Plain-text document sources

■ ■ ■ ■ ■ ■ ■

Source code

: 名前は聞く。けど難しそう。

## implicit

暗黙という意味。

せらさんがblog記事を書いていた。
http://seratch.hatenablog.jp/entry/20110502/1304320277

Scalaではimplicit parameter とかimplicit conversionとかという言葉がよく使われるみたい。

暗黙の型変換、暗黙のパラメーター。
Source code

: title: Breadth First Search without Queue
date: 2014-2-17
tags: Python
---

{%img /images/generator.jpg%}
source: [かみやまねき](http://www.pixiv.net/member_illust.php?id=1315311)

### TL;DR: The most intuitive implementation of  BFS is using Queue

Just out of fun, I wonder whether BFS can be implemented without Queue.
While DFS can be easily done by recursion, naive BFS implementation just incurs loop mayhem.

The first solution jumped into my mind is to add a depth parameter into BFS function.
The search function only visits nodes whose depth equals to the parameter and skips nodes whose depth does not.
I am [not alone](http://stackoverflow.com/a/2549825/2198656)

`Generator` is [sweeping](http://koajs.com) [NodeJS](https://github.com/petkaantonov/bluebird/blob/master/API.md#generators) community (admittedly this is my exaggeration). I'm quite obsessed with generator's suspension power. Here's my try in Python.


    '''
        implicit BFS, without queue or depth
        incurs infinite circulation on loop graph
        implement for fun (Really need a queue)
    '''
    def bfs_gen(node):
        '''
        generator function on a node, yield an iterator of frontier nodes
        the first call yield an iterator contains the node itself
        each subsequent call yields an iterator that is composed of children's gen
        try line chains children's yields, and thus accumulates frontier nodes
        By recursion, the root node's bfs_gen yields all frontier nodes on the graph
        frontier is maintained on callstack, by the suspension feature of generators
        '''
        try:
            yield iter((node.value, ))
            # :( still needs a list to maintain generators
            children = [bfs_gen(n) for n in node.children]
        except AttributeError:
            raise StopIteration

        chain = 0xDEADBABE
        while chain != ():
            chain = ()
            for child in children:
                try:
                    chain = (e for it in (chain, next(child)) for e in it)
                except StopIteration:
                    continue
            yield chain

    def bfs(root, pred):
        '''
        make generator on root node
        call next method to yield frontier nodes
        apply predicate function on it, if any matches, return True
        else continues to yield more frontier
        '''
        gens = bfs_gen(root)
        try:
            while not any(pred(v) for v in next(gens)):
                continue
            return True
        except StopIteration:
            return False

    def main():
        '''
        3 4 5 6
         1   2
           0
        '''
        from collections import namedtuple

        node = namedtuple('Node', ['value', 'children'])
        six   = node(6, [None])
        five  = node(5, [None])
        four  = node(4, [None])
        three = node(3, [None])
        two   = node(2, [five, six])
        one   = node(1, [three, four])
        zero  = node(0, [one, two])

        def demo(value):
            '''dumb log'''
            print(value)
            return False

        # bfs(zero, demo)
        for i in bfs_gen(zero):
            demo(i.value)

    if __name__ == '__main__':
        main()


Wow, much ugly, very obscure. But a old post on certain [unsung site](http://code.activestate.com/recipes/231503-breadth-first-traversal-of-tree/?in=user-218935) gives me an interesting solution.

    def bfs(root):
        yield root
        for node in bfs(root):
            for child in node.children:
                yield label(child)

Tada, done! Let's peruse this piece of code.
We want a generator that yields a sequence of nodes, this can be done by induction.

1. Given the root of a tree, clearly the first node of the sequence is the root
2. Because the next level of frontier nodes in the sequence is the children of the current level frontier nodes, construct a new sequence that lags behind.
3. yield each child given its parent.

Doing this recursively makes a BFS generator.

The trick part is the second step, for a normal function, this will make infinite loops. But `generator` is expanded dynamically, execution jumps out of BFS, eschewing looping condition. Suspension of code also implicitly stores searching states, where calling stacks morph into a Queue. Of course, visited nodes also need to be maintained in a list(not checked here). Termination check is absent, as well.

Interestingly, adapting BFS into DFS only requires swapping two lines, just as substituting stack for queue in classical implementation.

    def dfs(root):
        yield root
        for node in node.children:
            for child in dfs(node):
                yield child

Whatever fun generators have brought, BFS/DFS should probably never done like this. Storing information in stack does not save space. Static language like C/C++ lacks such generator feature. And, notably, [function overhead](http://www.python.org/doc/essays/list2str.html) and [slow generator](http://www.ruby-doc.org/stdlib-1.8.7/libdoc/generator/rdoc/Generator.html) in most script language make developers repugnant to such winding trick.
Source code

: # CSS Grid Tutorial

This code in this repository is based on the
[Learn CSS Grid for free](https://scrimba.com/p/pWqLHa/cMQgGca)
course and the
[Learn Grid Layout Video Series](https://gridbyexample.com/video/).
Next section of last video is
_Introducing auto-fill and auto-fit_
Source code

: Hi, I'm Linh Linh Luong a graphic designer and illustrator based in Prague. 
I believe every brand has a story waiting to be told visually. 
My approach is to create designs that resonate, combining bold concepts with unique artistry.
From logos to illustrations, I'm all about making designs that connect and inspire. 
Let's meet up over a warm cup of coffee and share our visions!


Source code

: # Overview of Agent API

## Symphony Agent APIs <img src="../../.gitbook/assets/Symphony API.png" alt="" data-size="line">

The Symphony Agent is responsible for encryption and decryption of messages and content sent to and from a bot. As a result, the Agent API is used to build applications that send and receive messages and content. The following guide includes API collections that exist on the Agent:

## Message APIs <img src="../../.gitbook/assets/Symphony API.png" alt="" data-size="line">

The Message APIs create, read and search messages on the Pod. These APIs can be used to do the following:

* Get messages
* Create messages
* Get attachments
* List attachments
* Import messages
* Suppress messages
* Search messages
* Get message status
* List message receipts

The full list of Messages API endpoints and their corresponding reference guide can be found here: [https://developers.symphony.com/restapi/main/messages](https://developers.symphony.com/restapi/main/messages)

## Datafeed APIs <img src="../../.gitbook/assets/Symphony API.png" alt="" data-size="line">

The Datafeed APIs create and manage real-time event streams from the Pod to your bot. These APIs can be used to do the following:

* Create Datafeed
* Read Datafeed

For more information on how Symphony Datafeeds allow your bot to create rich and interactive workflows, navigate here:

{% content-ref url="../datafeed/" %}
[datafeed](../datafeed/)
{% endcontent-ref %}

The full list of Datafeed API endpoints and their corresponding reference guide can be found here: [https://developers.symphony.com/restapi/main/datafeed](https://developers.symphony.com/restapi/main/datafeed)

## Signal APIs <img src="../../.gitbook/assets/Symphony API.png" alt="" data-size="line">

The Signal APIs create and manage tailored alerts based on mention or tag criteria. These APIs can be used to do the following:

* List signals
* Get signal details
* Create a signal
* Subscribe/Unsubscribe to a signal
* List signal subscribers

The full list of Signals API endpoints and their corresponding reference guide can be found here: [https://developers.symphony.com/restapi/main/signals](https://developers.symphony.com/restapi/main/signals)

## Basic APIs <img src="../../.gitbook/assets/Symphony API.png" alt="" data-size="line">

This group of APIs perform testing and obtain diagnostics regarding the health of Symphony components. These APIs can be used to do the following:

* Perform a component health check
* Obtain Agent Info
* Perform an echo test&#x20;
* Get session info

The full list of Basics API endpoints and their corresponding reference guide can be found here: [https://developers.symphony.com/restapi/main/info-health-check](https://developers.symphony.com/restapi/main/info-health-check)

■ ■ ■ ■ ■ ■ ■

INSTRUCTION: Copy out all lines above that include the string "demo".

EXERCISE OUTPUT:
        def demo(value):
        # bfs(zero, demo)
            demo(i.value)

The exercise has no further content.